We collected data using electronic goniometers while subjects balanced on the right leg on an inversion platform tilted about the medial-lateral axis to produce 15° of plantar flexion. Sudden ankle inversion was induced by pulling the inversion platform support, allowing the platform support base to rotate 37°. Ten satisfactory trials were recorded on the inversion platform before and after a prescribed exercise bout. We calculated total inversion, time to maximum inversion, average inversion velocity, and maximum inversion velocity after sudden inversion.
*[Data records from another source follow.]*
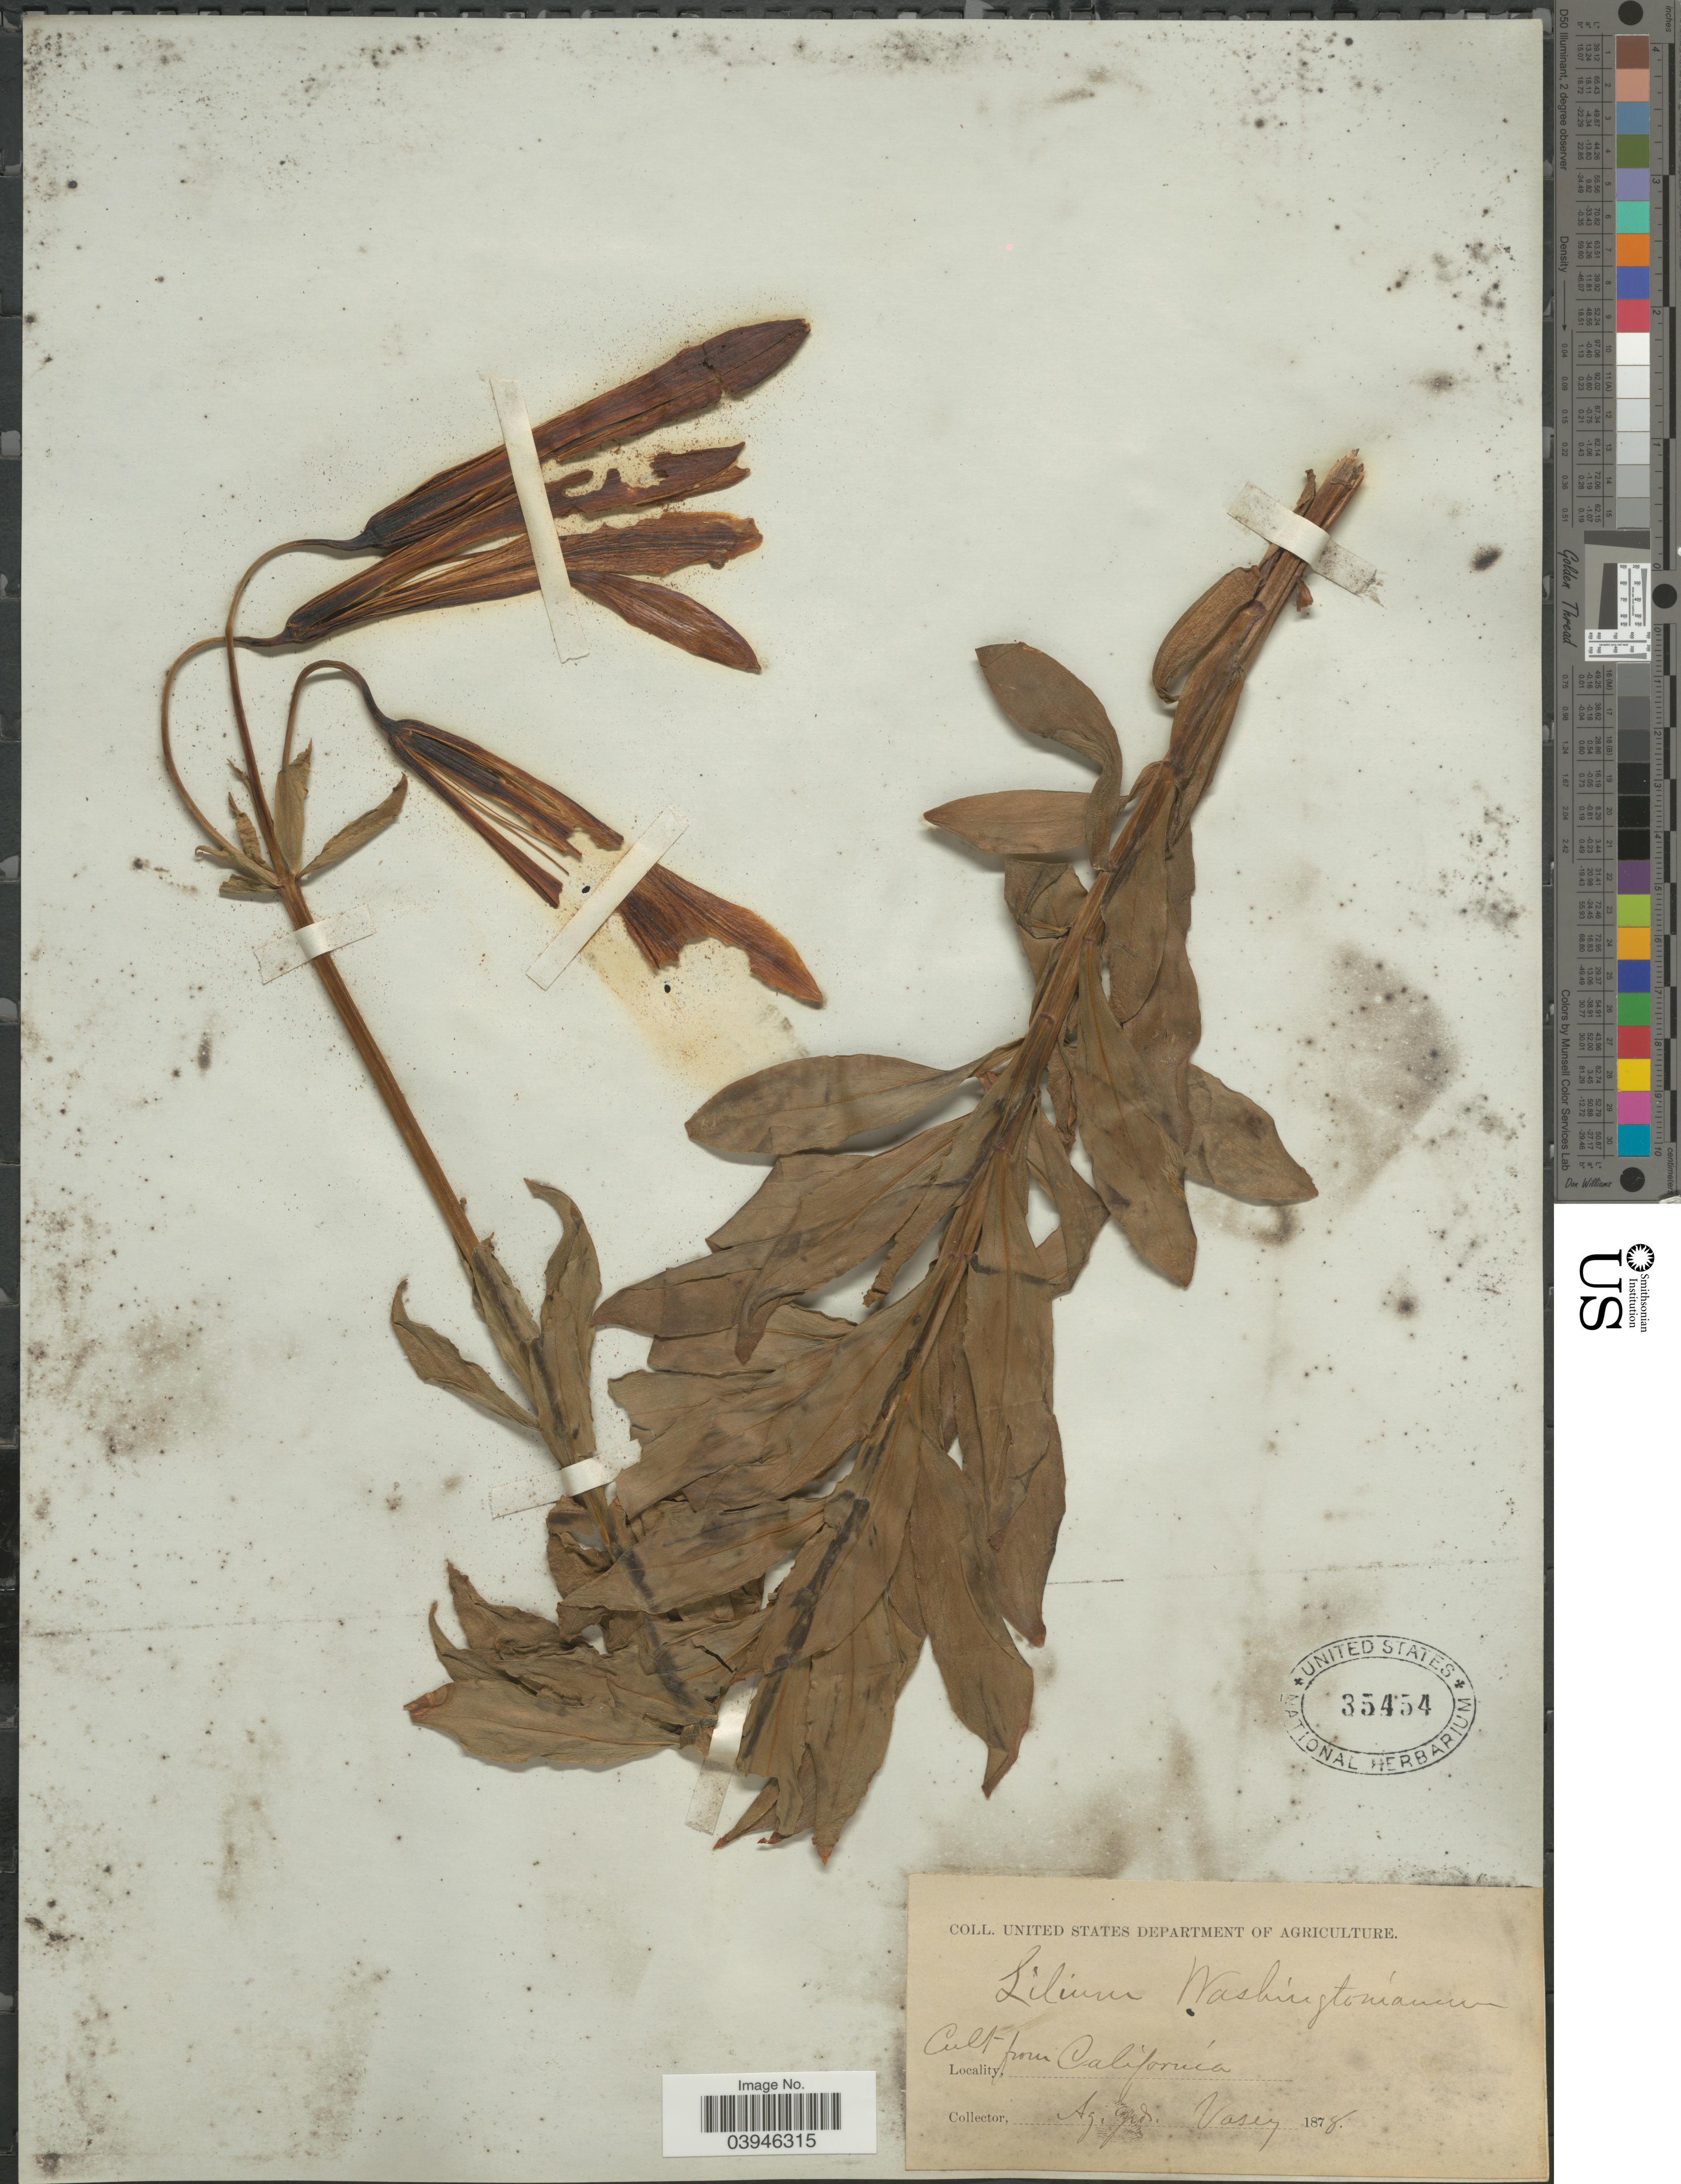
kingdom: Plantae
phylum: Tracheophyta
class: Liliopsida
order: Liliales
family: Liliaceae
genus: Lilium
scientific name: Lilium washingtonianum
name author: Kellogg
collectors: Vasey, --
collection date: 1878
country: United States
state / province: District of Columbia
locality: Ag. grd.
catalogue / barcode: US 35454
We found no significant differences between taping to the skin and taping over prewrap for any of the variables measured. There were significant differences between both taping conditions and no-tape postexercise for average inversion velocity, maximum inversion, maximum inversion velocity, and time to maximum inversion. The total inversion mean for no-tape postexercise was 38.8° ± 6.3°, whereas the means for tape and skin and for tape and prewrap were 28.3° ± 4.6° and 29.1° ± 4.7°, respectively. After exercise, inversion increased by 1.0° ± 2.8° for the no-tape condition, whereas the tape-to-skin and tape-over-prewrap inversion increased by 2.1° ± 3.2° and 1.7° ± 2.2°, respectively.
There was no difference in the amount of inversion restriction when taping with prewrap was compared with taping to the skin. Tape and tape with prewrap significantly reduced the average inversion velocity, maximum inversion, maximum inversion velocity, and the time to maximum inversion. Both taping conditions offered residual restriction after exercise.